= Beginning of Section =

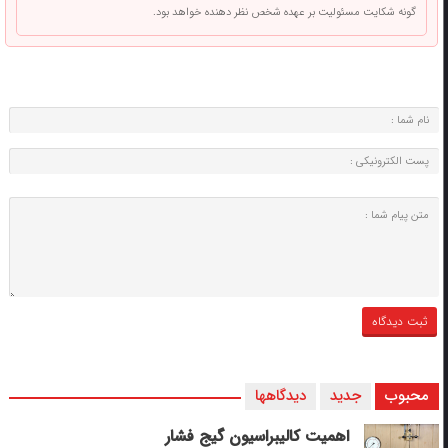
گونه شکایت مسئولیت بر عهده شخص نظر دهنده خواهد بود.
محبوب
جدید
دیدگاهها
اهمیت کالیبراسیون گیج فشار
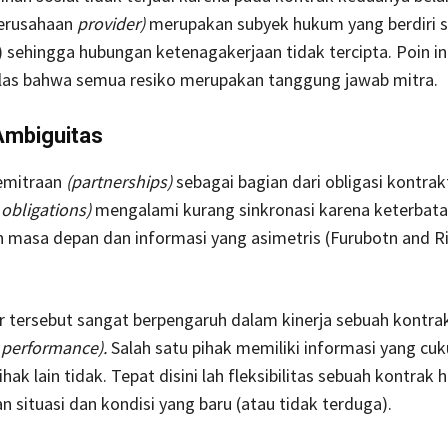
perusahaan
provider)
merupakan subyek hukum yang berdiri s
 sehingga hubungan ketenagakerjaan tidak tercipta. Poin i
las bahwa semua resiko merupakan tanggung jawab mitra.
Ambiguitas
emitraan
(partnerships)
sebagai bagian dari obligasi kontrak
 obligations)
mengalami kurang sinkronasi karena keterbat
n masa depan dan informasi yang asimetris (Furubotn and Ri
 tersebut sangat berpengaruh dalam kinerja sebuah kontra
 performance).
Salah satu pihak memiliki informasi yang cu
ak lain tidak. Tepat disini lah fleksibilitas sebuah kontrak 
 situasi dan kondisi yang baru (atau tidak terduga).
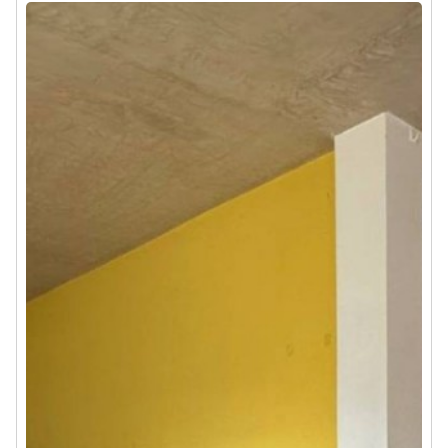
administración 540.000.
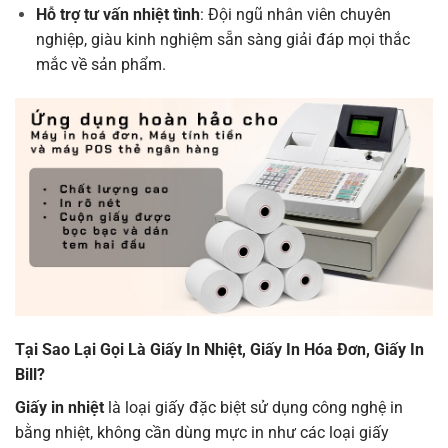
Hỗ trợ tư vấn nhiệt tình
: Đội ngũ nhân viên chuyên
nghiệp, giàu kinh nghiệm sẵn sàng giải đáp mọi thắc
mắc về sản phẩm.
Tại Sao Lại Gọi Là Giấy In Nhiệt, Giấy In Hóa Đơn, Giấy In
Bill?
Giấy in nhiệt
là loại giấy đặc biệt sử dụng công nghệ in
bằng nhiệt, không cần dùng mực in như các loại giấy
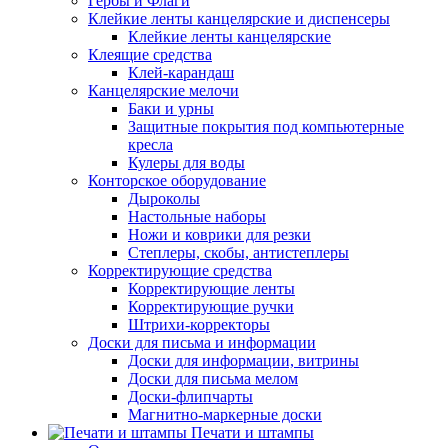
Гербы и Флаги
Клейкие ленты канцелярские и диспенсеры
Клейкие ленты канцелярские
Клеящие средства
Клей-карандаш
Канцелярские мелочи
Баки и урны
Защитные покрытия под компьютерные
кресла
Кулеры для воды
Конторское оборудование
Дыроколы
Настольные наборы
Ножи и коврики для резки
Степлеры, скобы, антистеплеры
Корректирующие средства
Корректирующие ленты
Корректирующие ручки
Штрихи-корректоры
Доски для письма и информации
Доски для информации, витрины
Доски для письма мелом
Доски-флипчарты
Магнитно-маркерные доски
Печати и штампы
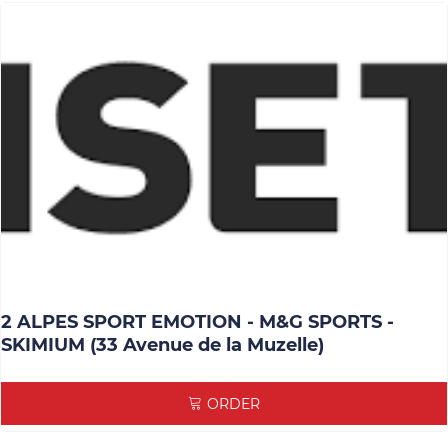
2 ALPES SPORT EMOTION - M&G SPORTS -
SKIMIUM (33 Avenue de la Muzelle)
ORDER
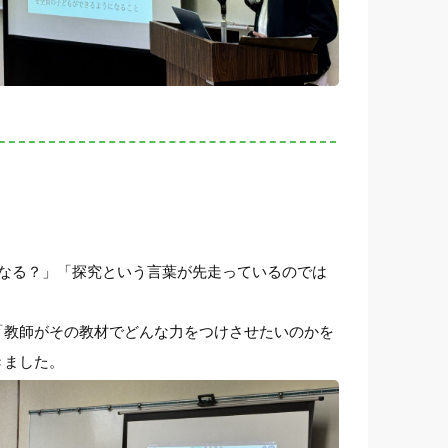
なる？」「探究という言葉が先走っているのでは
「教師がその教材でどんな力をつけさせたいのかを
きました。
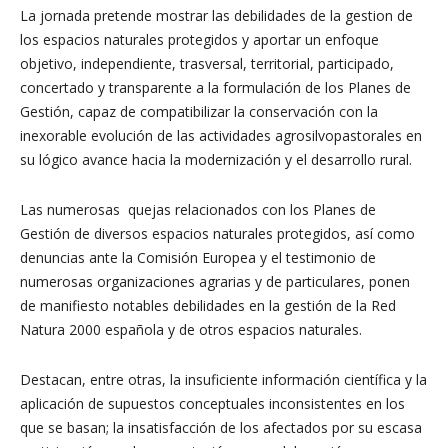
La jornada pretende mostrar las debilidades de la gestion de
los espacios naturales protegidos y aportar un enfoque
objetivo, independiente, trasversal, territorial, participado,
concertado y transparente a la formulación de los Planes de
Gestión, capaz de compatibilizar la conservación con la
inexorable evolución de las actividades agrosilvopastorales en
su lógico avance hacia la modernización y el desarrollo rural.
Las numerosas quejas relacionados con los Planes de
Gestión de diversos espacios naturales protegidos, así como
denuncias ante la Comisión Europea y el testimonio de
numerosas organizaciones agrarias y de particulares, ponen
de manifiesto notables debilidades en la gestión de la Red
Natura 2000 española y de otros espacios naturales.
Destacan, entre otras, la insuficiente información científica y la
aplicación de supuestos conceptuales inconsistentes en los
que se basan; la insatisfacción de los afectados por su escasa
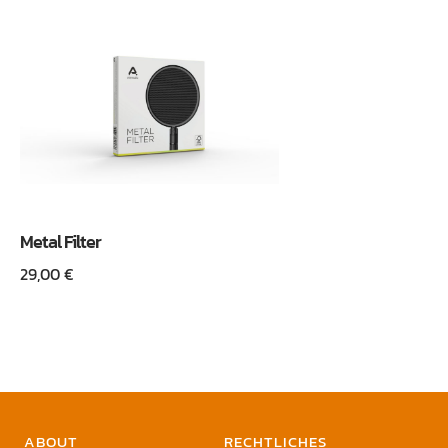
Metal Filter
29,00
€
ABOUT
RECHTLICHES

= End of Section =

* _ACTIVITY_: Review the material and copy each line in which the word "Клейкие" appears.

* _RESPONSE BOX_:
Клейкие ленты канцелярские и диспенсеры
Клейкие ленты канцелярские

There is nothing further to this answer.